Wer sich aus Deutschland abmeldet, verliert nicht nur Pflichten, sondern auch Rechte, wie zum Beispiel das Recht auf Sozialleistungen. Dazu können Bankkonten schwerer eröffnet werden und viele Verträge sind nicht möglich. Die Anmeldung eines eigenen Fahrzeugs funktioniert nicht und bei Wahlen ist die Stimmabgabe mit Komplikationen verbunden. Nur die Wohnung abzumelden genügt nicht. Um nicht mehr steuerpflichtig zu sein, dürfen Sie sich nicht mehr länger als sechs Monate in Deutschland aufhalten. Der digitale Nomade steht nun in der Pflicht, den Behörden die Steuerfreiheit nachzuweisen. Dafür dienen Kündigungen von Bankkonten, Fahrzeugen, Mitgliedschaften und Verträgen. Besonders wichtig ist die Abmeldebestätigung des Einwohnermeldeamtes, das in Vertragsangelegenheiten zu einem außerordentlichem Kündigungsrecht verhilft.

Brauche ich als digitaler Nomade ein Gewerbe?
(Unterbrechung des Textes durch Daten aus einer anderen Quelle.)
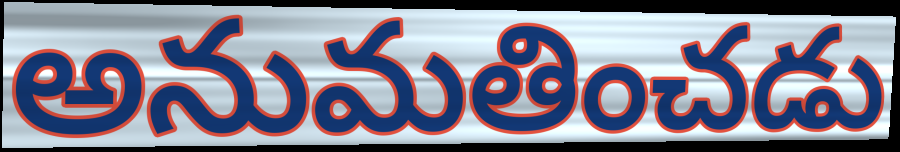
అనుమతించడు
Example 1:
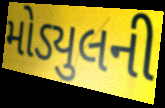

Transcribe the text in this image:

મોડ્યુલની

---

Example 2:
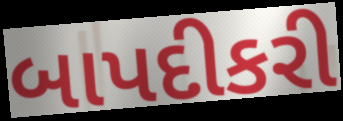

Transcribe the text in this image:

બાપદીકરી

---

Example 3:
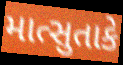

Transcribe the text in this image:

માત્સુતાકે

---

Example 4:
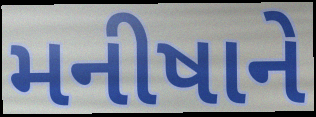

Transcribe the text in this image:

મનીષાને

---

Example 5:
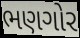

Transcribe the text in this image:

ભણગોર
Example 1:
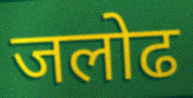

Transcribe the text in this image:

जलोढ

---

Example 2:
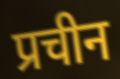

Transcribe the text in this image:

प्रचीन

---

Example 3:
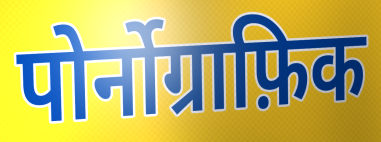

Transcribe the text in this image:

पोर्नोग्राफ़िक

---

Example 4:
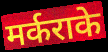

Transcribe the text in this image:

मर्कराके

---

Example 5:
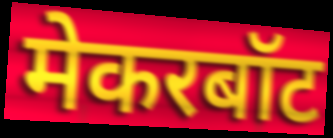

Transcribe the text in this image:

मेकरबॉट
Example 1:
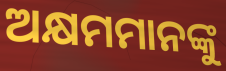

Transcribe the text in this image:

ଅକ୍ଷମମାନଙ୍କୁ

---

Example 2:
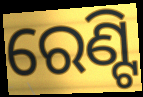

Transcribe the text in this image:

ରେଣ୍ଟି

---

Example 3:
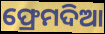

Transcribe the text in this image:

ଫ୍ରେମଦିଆ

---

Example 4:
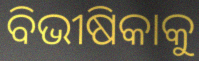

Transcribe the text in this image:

ବିଭୀଷିକାକୁ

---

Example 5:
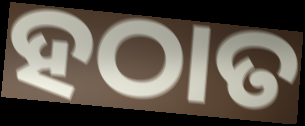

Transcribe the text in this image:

ହଠାତ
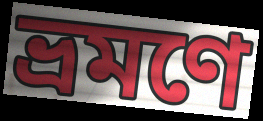
ভ্রমণে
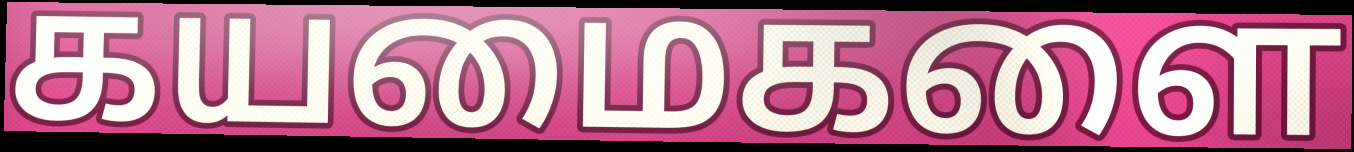
கயமைகளை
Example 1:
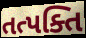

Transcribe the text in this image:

તત્પક્તિ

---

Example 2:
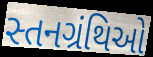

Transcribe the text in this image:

સ્તનગ્રંથિઓ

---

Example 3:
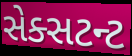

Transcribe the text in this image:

સેક્સટન્ટ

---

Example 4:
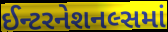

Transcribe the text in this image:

ઈન્ટરનેશનલ્સમાં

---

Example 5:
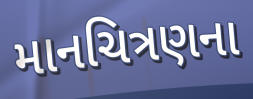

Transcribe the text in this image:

માનચિત્રણના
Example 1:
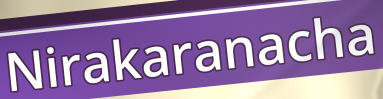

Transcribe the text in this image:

Nirakaranacha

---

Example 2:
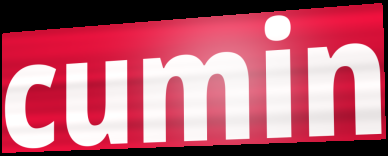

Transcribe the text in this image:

cumin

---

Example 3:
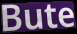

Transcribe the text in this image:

Bute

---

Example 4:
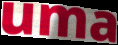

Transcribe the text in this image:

uma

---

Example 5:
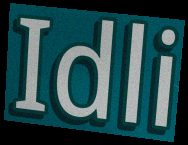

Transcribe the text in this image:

Idli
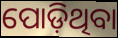
ପୋଡ଼ିଥିବା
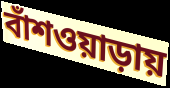
বাঁশওয়াড়ায়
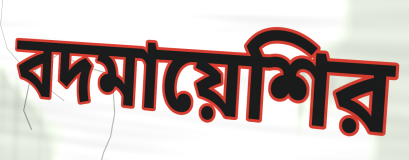
বদমায়েশির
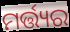
ମର୍ତ୍ତ୍ୟର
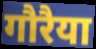
गौरैया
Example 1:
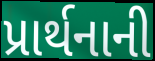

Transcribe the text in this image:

પ્રાર્થનાની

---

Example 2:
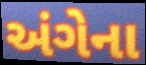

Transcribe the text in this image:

અંગેના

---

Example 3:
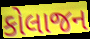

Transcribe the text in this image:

કોલાજન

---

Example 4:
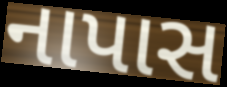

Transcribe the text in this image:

નાપાસ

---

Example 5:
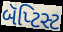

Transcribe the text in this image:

બૅપ્ટિસ્ટ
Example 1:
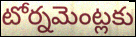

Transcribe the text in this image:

టోర్నమెంట్లకు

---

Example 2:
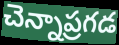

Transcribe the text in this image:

చెన్నాప్రగడ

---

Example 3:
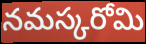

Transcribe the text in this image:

నమస్కరోమి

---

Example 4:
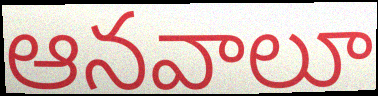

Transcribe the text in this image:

ఆనవాలూ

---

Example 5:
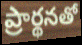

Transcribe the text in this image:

ప్రార్థనతో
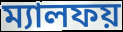
ম্যালফয়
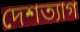
দেশত্যাগ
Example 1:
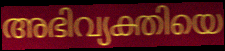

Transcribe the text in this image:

അഭിവ്യക്തിയെ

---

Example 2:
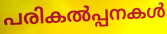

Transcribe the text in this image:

പരികൽപ്പനകൾ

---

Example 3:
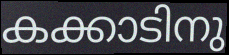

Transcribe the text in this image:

കക്കാടിനു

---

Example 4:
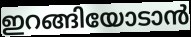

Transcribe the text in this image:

ഇറങ്ങിയോടാൻ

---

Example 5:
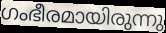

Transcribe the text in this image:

ഗംഭീരമായിരുന്നു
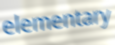
elementary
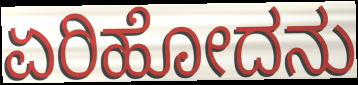
ಏರಿಹೋದನು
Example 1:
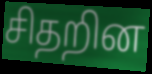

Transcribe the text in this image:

சிதறின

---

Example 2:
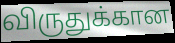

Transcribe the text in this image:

விருதுக்கான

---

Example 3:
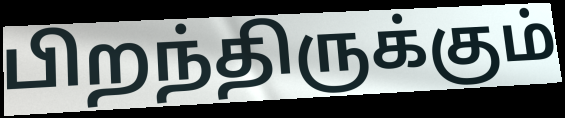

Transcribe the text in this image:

பிறந்திருக்கும்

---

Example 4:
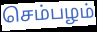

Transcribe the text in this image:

செம்பழம்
Wer sein Gewerbe in Deutschland hat, genießt einige Vorteile. Es können weiterhin rechtskonforme Rechnungen geschrieben und damit die deutschen Kunden behalten werden. Laut Paragraph 15 des Einkommenssteuergesetzes ist dafür lediglich eine Betriebsstätte im Inland nötig, jedoch kein Wohnsitz. Da sich der Ort der Leistungserbringung dadurch in Deutschland befindet, ist man damit zumindest beschränkt steuerpflichtig. Vollkommene Steuerfreiheit genießen Sie nur, wenn Sie mindestens alle drei Monate das Land verlassen. Ohne festen Wohnsitz bekommen Sie nur ein Touristenvisum, das in den meisten Fällen nur drei Monate gültig ist. Ohne Gewerbe können keine ordentlichen Rechnungen geschrieben werden, wodurch auch die hiesigen Kunden zurückgelassen werden müssen. Wer keine Rechnungen schreiben muss, hat diese Probleme nicht. Wer zum Beispiel über Jobportale tätig ist, stellt keine Rechnungen aus und muss eigenverantwortlich die Einkünfte versteuern.

Fazit

Als digitaler Nomade genießt man Freiheit und teilt sich die Zeit zum Arbeiten selbst ein. Auch der Arbeitsort ist komplett frei wählbar. Viele digitale Nomaden, die Steuerfreiheit genießen wollen, bleiben in der Regel nicht länger als drei Monate in einem Land, da Touristenvisa normalerweise nur drei Monate gültig sind. Ohne festen Wohnsitz können sie sich nicht dauerhaft in einem Land aufhalten, ohne sich mit den Behörden auseinandersetzen zu müssen. Gerade in Deutschland herrscht Bürokratie und Behördendschungel, was mitunter ein Grund für Menschen ist, das Land dauerhaft zu verlassen und damit auch der Steuerpflicht zu entgehen. Doch in anderen Ländern gibt es in der Regel auch Abgabenregelungen. Nur wer viel reist und häufig das Land verlässt kann komplett steuerfrei leben.